Tracing Meets Twombly: Ninth Circuit Sets Section 11 Pleading Standards For Aftermarket Purchasers

In a precedent setting decision, the Ninth Circuit affirmed dismissal of a putative class action in In re Century Aluminum Co. Securities Litigation, significantly raising the pleading bar in Section 11 cases. Plaintiffs alleged that Century Aluminum and its underwriters, Credit Suisse and Morgan Stanley, issued false and misleading statements in connection with a secondary offering. The Ninth Circuit applied the Twombly/Iqbal “plausibility” standard, holding that those decisions no longer make it possible for plaintiffs to simply allege without plausible supporting facts that their shares can be “traced” back to a secondary offering. The court’s decision in Century Aluminum may mean that Ninth Circuit plaintiffs filing suit under Section 11 who rely on aftermarket purchases, and cannot otherwise plead plausible facts they purchased in the secondary offering itself, face a near impossible uphill battle at the pleading stage when alleging tracing.

Section 11 provides a remedy to shareholders who purchase securities under “a materially false or misleading registration statement.” When shares are issued under only one such registration statement, this tracing requirement is not a problem. However, when shares are issued under multiple registration statements, tracing back to the allegedly misleading registration statement can be extremely difficult. The court acknowledged that tracing to a secondary offering is “often impossible,” but noted that the tracing requirement “is the condition Congress has imposed for granting access to the ‘relaxed liability requirements’ that Section 11 affords.”

Century Aluminum issued 49 million shares in an Initial Public Offering that were already trading when plaintiffs purchased their shares.
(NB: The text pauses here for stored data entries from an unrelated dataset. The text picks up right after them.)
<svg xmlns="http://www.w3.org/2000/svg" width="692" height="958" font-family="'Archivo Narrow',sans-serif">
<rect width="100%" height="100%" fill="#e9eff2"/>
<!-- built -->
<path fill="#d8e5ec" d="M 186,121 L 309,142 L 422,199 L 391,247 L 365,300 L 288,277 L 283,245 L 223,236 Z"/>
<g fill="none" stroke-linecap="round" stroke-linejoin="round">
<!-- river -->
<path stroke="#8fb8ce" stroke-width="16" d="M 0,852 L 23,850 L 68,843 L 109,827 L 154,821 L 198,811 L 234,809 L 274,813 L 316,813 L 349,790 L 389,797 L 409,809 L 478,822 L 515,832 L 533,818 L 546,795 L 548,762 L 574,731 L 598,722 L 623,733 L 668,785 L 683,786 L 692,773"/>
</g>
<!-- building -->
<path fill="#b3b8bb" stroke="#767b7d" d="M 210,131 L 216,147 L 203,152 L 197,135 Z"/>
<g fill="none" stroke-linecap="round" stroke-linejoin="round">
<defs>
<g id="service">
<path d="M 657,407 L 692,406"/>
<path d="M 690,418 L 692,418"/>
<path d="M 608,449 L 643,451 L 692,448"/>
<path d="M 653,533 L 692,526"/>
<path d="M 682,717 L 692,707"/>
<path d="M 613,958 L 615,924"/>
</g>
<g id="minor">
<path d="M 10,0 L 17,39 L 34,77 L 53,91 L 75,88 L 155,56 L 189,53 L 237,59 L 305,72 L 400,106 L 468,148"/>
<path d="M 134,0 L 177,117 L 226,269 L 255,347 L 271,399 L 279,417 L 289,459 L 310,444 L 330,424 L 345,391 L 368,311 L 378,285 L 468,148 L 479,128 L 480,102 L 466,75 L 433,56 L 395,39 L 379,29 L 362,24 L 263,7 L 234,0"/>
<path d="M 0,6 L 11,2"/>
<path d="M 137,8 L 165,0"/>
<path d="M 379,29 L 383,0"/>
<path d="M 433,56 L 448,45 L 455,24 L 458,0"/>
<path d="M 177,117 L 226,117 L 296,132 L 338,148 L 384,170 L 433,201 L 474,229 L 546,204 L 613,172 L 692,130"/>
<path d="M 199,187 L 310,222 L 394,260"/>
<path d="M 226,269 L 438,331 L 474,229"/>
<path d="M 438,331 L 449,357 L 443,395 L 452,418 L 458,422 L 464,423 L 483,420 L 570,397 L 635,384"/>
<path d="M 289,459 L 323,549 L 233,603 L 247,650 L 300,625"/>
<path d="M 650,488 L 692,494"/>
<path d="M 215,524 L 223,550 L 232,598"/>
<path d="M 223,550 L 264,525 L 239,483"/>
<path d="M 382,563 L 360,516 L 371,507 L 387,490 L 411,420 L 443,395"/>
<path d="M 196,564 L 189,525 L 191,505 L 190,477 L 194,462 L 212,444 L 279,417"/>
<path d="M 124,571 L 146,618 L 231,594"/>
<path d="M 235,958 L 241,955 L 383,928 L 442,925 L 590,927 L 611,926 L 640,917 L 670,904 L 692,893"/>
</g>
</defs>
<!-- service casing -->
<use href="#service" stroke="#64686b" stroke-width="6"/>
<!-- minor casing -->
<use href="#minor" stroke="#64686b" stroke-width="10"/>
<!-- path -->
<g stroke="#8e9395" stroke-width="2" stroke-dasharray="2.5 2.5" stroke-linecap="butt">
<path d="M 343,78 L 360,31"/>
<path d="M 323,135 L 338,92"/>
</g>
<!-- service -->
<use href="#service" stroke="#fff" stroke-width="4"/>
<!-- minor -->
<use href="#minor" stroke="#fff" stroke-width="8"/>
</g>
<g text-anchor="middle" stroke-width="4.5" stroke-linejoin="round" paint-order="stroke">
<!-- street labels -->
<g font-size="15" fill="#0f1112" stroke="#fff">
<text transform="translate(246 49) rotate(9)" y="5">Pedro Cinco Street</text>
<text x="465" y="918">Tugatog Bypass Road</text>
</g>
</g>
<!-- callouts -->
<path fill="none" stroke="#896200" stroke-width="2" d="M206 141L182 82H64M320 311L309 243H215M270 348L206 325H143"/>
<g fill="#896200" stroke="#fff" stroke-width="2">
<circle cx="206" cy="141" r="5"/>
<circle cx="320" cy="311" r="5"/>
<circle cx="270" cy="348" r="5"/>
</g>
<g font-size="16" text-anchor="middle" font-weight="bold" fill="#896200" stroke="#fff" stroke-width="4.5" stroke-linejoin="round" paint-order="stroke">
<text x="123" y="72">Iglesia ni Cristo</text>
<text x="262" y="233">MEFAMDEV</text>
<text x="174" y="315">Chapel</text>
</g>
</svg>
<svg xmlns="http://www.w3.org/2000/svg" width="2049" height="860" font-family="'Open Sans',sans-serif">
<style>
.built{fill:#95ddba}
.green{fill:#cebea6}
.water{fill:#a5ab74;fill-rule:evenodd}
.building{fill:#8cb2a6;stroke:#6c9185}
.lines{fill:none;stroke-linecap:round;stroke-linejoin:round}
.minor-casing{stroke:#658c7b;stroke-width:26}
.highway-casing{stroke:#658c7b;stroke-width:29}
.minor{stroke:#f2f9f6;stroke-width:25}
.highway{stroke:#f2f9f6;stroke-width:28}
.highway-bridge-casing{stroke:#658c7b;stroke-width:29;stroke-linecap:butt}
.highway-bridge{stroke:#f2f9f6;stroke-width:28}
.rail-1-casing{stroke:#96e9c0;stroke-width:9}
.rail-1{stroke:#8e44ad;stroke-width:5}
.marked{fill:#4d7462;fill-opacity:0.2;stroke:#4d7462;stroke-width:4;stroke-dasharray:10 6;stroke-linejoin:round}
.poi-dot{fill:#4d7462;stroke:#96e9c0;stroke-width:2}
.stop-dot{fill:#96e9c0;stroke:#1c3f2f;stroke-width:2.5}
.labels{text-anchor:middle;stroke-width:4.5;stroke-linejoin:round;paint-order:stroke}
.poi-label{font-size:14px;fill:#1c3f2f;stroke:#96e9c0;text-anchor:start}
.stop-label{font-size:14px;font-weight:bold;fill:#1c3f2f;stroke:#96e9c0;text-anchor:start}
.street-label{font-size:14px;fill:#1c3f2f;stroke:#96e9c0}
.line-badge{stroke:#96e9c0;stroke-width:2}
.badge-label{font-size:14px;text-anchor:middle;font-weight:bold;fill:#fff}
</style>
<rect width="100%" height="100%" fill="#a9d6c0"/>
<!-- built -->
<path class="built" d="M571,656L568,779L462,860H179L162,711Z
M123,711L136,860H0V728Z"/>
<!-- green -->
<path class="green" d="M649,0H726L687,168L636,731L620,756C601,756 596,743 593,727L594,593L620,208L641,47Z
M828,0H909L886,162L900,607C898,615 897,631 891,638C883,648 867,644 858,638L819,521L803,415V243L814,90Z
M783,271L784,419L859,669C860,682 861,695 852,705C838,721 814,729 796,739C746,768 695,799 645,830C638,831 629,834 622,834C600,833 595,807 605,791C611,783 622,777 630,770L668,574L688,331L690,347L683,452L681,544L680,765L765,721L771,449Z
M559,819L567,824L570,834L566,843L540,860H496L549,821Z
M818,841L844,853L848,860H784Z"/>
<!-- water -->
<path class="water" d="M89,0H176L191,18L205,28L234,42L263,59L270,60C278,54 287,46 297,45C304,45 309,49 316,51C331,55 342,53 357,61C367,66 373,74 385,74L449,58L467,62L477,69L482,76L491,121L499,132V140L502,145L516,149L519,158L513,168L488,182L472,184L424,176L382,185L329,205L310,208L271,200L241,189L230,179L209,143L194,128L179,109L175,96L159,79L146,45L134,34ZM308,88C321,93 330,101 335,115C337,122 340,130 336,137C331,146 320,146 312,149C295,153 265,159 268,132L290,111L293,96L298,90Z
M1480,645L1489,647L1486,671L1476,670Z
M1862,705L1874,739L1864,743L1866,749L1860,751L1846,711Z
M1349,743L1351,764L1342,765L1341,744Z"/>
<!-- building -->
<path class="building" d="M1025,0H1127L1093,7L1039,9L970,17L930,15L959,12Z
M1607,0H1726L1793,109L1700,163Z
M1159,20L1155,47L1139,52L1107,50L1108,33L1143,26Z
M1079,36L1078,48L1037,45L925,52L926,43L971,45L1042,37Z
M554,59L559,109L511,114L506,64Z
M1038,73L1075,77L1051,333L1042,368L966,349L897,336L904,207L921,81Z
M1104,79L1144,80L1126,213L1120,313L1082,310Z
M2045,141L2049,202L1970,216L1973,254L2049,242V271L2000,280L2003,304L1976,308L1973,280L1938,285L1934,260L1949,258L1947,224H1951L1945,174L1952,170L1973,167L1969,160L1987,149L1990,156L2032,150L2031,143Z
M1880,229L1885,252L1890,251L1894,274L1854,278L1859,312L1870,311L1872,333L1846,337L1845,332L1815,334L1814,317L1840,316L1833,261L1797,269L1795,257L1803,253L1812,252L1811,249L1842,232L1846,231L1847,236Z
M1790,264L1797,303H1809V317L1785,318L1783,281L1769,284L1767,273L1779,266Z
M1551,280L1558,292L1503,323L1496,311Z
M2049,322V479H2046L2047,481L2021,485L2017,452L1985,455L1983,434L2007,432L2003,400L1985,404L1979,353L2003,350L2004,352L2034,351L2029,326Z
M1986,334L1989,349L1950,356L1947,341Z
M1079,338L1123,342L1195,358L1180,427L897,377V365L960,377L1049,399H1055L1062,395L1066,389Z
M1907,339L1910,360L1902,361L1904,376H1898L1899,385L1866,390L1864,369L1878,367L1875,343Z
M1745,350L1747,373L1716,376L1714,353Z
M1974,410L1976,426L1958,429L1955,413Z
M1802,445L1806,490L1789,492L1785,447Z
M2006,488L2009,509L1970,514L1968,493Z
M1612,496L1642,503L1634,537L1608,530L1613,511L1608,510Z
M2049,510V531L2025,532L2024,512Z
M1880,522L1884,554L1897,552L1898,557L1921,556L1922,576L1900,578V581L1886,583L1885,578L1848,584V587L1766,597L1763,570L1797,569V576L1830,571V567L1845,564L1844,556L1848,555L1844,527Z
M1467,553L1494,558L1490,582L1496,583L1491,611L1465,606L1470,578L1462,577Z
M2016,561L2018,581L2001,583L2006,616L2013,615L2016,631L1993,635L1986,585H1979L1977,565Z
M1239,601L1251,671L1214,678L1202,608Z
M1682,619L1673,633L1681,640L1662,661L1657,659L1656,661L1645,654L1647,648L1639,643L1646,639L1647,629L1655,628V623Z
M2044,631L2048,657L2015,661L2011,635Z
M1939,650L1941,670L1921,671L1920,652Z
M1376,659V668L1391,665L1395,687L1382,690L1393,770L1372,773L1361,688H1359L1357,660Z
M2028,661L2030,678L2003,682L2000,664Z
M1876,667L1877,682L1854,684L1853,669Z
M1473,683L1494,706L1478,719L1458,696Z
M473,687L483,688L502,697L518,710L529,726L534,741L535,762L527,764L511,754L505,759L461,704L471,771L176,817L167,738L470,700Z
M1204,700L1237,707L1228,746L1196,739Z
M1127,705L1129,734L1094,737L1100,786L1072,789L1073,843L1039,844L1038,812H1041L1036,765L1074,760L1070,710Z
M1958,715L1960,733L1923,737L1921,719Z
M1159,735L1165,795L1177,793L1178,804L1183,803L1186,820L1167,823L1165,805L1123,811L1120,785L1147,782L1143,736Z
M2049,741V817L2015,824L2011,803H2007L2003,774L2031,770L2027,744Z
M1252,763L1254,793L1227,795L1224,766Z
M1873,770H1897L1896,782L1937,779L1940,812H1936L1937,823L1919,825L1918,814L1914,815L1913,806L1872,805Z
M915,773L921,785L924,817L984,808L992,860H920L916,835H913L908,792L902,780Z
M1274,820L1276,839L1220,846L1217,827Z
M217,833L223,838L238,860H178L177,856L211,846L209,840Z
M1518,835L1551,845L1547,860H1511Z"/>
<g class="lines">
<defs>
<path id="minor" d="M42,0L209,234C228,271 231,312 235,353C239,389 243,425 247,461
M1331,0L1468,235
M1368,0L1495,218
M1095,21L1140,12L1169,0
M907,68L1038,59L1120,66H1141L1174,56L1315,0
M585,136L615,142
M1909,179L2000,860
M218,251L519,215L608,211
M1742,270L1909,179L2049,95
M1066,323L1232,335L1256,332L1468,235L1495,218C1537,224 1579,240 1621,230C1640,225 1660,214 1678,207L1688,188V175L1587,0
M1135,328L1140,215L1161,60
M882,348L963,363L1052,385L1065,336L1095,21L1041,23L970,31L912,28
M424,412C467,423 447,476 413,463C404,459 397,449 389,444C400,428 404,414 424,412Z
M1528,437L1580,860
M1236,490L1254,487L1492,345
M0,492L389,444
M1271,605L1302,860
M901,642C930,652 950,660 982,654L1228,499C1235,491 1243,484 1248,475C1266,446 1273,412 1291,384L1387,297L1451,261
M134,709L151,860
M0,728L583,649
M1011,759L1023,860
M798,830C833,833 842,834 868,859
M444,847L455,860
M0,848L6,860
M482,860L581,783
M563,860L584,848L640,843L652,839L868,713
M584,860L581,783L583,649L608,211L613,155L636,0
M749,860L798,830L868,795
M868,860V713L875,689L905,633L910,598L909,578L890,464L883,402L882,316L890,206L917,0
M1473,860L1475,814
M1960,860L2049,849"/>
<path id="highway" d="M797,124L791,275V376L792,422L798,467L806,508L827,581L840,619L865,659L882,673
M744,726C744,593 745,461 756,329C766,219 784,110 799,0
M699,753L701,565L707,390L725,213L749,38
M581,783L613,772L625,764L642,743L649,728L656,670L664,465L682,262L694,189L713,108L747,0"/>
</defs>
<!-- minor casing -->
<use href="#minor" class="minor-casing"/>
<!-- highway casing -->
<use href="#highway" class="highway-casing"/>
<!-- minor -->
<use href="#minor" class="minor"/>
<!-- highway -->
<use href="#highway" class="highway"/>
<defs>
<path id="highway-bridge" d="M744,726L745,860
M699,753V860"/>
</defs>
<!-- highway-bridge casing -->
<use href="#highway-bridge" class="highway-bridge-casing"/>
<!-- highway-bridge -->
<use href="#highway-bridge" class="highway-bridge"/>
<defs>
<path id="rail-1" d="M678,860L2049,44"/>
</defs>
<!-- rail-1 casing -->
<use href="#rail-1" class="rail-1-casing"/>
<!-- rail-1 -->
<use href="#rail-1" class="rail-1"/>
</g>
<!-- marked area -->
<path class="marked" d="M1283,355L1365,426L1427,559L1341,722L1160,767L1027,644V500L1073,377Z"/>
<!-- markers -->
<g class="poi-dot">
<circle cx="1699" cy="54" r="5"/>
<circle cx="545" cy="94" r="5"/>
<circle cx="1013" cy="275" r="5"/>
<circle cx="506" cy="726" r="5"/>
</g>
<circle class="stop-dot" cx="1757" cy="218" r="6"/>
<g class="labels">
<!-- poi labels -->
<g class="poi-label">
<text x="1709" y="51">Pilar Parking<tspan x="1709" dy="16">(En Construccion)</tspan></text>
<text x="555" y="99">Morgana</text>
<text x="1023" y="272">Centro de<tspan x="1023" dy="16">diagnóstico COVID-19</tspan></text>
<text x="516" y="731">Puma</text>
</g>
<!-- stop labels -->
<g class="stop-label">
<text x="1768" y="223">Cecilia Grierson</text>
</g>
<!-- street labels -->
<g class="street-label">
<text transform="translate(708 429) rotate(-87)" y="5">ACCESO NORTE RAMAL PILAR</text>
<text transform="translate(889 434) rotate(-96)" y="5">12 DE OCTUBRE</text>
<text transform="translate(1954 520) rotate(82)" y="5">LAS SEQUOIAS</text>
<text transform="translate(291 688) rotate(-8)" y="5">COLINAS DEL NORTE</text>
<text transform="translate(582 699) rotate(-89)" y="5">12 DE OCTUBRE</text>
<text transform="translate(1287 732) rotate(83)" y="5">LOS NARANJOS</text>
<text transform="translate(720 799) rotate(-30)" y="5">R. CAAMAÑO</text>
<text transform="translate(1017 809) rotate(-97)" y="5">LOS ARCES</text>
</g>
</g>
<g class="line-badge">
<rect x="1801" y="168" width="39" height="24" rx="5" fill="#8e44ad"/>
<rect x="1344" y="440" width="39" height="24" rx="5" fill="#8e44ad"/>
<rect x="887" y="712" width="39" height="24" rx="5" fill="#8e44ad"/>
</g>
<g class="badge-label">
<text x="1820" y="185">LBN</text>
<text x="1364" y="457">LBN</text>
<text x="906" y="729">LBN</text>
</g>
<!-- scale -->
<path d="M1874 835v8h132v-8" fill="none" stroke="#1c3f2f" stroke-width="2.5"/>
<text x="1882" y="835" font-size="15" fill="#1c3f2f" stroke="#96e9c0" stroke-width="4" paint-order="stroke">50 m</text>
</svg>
In a prospectus supplement on January 28, 2009, an additional 25 million shares entered the market. Plaintiffs alleged they had standing to pursue a Section 11 claim because they “purchased Century Aluminum Common Stock directly traceable to the Company’s Secondary Offering.” In support of their tracing theory, plaintiffs argued that their shares were purchased on dates that showed sharp spikes in trading activity, indicating the flood of new shares as a result of the allegedly misleading prospectus supplement.

The court found that after Twombly and Iqbal, in addition to providing fair notice, allegations must suggest that the claim “at least has a plausible chance of success.” In holding that such bare-bones allegations fail, the court relied on “experience and common sense,” which ordinarily “tell[s] us that when a company has offered shares under more than one registration statement, aftermarket purchasers will not be able to trace their shares back to a particular offering.” Because of this, the court determined that “plaintiffs had to allege facts from which we can reasonably infer that their situation is different.” It is no longer sufficient for plaintiffs to allege facts that are merely consistent with the shares being traceable to the registration statement in question. Rather plaintiffs must now plead facts that “tend to exclude the possibility that [plaintiff’s] shares come from the pool of previously issued shares.” The court found that it was equally likely that the shares came from the pool of previously issued shares. Even where one plaintiff argued that he had directed his broker to buy from the pool of newly issued shares, the court found that it was equally likely the broker had purchased shares that were already held from the original offering.

Defendants in Section 11 cases in the Ninth Circuit will now have a powerful new weapon that will enable most cases alleging only aftermarket purchases to be dismissed at the pleading stage.